Light guidance takes place in a small part of an optical glass fibre, viz. the optical core, and a small part of the cladding surrounding said core. It is important, therefore, that optical preforms from which an optical glass fibre is drawn, which glass fibre is responsible for the light conduction, be free from impurities, in particular hydroxyl groups.
European patent application No. 0 401 742 relates to an OVD process wherein silicon dioxide free from hydroxyl ions is deposited on a substrate, which substrate is localized in a space that is separated from the surrounding atmosphere.
European patent application no. 0 477 4996.5, in the name of the present applicant discloses a method to combat the above mentioned contaminations, wherein a method is disclosed for manufacturing a preform for optical fibres, wherein deposition of glass-forming compounds on a substrate tube takes place, wherein the deposition step is carried out in an environment in which the substrate is present in a conditioned atmosphere, which conditioned atmosphere has a moisture content lower than that of the non-conditioned atmosphere.
The downside of such a method is that the complete CVD lathe thus has to be placed in a conditioned atmosphere, such that no contamination is able to enter the substrate tube. This may be a cumbersome and radical process as this would probably involve a redesign of the factory layout.
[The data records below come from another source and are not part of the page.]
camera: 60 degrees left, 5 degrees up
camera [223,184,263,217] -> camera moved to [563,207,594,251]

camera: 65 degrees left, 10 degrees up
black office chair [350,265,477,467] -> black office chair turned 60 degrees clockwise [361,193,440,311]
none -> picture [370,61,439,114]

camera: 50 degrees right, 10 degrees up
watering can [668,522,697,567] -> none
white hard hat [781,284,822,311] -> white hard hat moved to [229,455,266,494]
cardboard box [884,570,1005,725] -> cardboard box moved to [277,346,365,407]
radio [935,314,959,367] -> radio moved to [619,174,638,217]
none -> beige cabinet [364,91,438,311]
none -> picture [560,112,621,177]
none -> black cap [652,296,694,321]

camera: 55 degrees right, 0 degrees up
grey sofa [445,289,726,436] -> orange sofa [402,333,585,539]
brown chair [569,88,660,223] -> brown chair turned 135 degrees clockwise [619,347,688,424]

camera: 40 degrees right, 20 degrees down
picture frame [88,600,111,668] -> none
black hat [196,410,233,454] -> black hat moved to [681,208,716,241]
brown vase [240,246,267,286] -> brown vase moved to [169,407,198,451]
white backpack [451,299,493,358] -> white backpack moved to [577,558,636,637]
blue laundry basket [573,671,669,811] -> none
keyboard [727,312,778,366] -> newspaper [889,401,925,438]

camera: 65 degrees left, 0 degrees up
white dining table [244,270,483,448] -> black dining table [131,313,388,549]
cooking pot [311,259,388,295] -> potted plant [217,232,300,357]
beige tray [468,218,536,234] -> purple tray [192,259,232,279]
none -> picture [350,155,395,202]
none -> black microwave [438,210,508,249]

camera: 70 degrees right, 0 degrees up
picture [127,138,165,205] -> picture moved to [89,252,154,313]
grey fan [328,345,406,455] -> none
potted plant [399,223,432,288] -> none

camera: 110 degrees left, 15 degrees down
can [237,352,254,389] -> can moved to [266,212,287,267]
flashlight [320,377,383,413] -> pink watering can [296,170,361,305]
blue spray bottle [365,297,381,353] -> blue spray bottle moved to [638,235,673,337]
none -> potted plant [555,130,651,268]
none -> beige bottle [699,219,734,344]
One aspect of the present invention is thus to provide for a rotary feed-through for mounting a rotating substrate tube in a lathe and providing a flow of process gas into the tube, wherein no contamination is able to enter the substrate tube via the rotary-feed through.
Another aspect of the present invention is to provide for a Chemical Vapour Deposition, CVD, lathe comprising such a rotary feed-through.
Yet another aspect of the invention is to provide for a method for manufacturing a preform for optical fibres using the new Chemical Vapour Deposition, CVD, lathe, wherein deposition of glass-forming compounds on a received substrate tube takes place.
The above mentioned objects are achieved by the present invention.